Aux XIe et XIIe siècles, les grands seigneurs et les évêques poursuivent le travail de mise en culture et de valorisation de la vigne, source d'un bon rapport financier. Les bourgeois de la ville leur emboîtent le pas. Ils réclament l'affranchissement des servitudes féodales et exigent notamment que les portes de la ville restent ouvertes pendant les vendanges : ainsi le pouvoir royal ne peut contrôler les quantités récoltées dans le but de leur appliquer une taxe. Les notables locaux établissent leur contrôle de la qualité des crus en créant une police des vignes, et prélèvent des droits sur la vente de tous les vins transitant par la ville.

Du XIIe au XVe siècle, la réputation du vin s'étend et le territoire viticole gagne en surface : de Châteauneuf-sur-Loire à Beaugency, les vignobles s'étendent sur plus de quatorze lieues. On construit pressoirs, cuves, bâtiments vignerons et vaisseaux (autre nom pour désigner le muid ou la pièce de vin)... Désormais, le vin est pressé sur le lieu de récolte et non plus au coeur de la ville. À la fin du Moyen Âge, le vignoble orléanais est comparable, en puissance et en richesse, à celui du Bordelais au milieu du XXe siècle.

Les bons cépages du Moyen Âge

À partir du XIe siècle, la production de vin gagne en qualité et en quantité. Une bonne partie des vignobles qui deviendront célèbres existe déjà. Certains cépages d'alors sont encore connus de nos jours, comme le gamay ou le meslier.

Dans la partie nord de la France, de Nantes à Metz, on retrouve les mêmes variétés. Les Coutumes de Beauvaisis, recueil de textes juridiques de tradition orale, mentionne le fromentel, le morillon et le gouais, comme étant les plus répandus au XIIIe siècle : le premier donne le meilleur vin blanc, le deuxième le meilleur vin rouge, et le troisième un vin résistant appelé « gros noir » par les Parisiens. Les comptes seigneuriaux d'Île-de-France confirment la valeur et l'extension du morillon, cépage réputé en Bourgogne sous le nom de pinot, et dans l'Orléanais sous celui d'auvernat.

En général, la clientèle fortunée préférait alors les vins blancs. Des cépages blancs étaient plantés de Paris jusqu'en Bourgogne, tels le savinien, le rochelle, ou le folle blanche.
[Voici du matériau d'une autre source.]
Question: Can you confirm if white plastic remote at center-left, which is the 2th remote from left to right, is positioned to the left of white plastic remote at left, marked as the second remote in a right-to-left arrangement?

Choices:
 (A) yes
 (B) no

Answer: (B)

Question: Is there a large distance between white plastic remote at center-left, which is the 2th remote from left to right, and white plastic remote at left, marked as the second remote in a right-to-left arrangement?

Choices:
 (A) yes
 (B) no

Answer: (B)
Des plants plus médiocres, très répandus dans les vignes paysannes, produisaient des vins de moindre qualité : le gamay et le samoureau donnaient des rouges, le meslier des blancs.
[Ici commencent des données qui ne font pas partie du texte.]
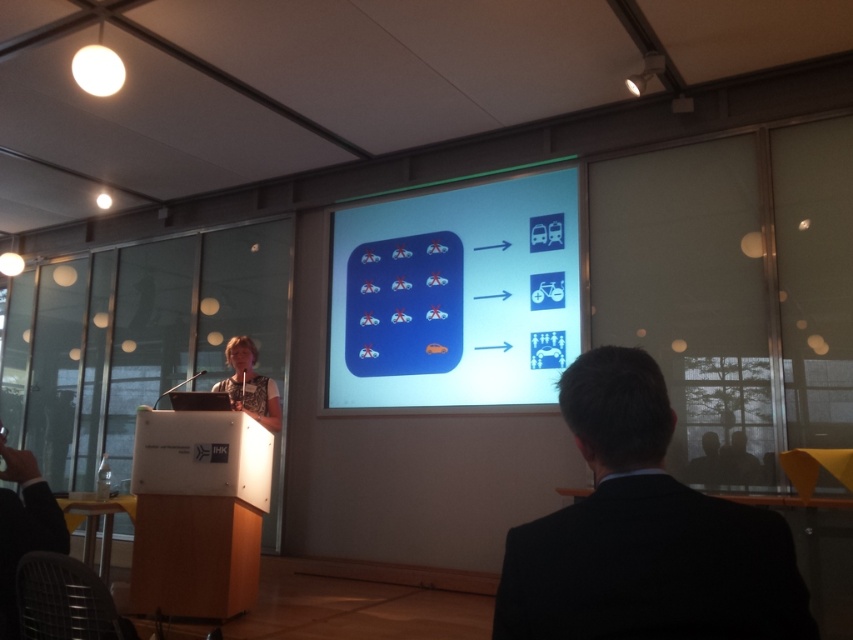
You are a speaker at the conference and want to check if the white glossy projection screen at center is visible from your position behind the podium. Since the screen is located at point (456, 296), can you see it clearly?

The white glossy projection screen at center is located at point (456, 296), which is directly in front of the podium. Therefore, the speaker can see it clearly from their position behind the podium.

Based on the photo, you are an attendee at the presentation and want to take a photo of the speaker and the screen. Since you want both the black suit at center and the white glossy projection screen at center in the frame, where should you position yourself relative to them?

You should position yourself in front of both the black suit at center and the white glossy projection screen at center so that the speaker is below the screen in the photo, ensuring both are visible in the frame.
Dans la partie méridionale du pays, le gamay domine dans la région lyonnaise, et le viognier et le serine noire (syrah) dans la vallée du Rhône.

Au nord comme au sud, tous ces cépages se maintiendront jusqu'à la grande crise du phylloxéra, à la fin du XIXe siècle.

Le saviez-vous ?

Claret, clairet

Claret est le nom que les Anglais donnent aux vins rouges, et particulièrement aux Bordeaux depuis le Moyen Âge.

Clairet, lorsque cet adjectif est employé pour qualifier un vin, désigne sa couleur rouge clair. Le clairet (substantif) n'est cependant pas un rosé mais un vin rouge léger.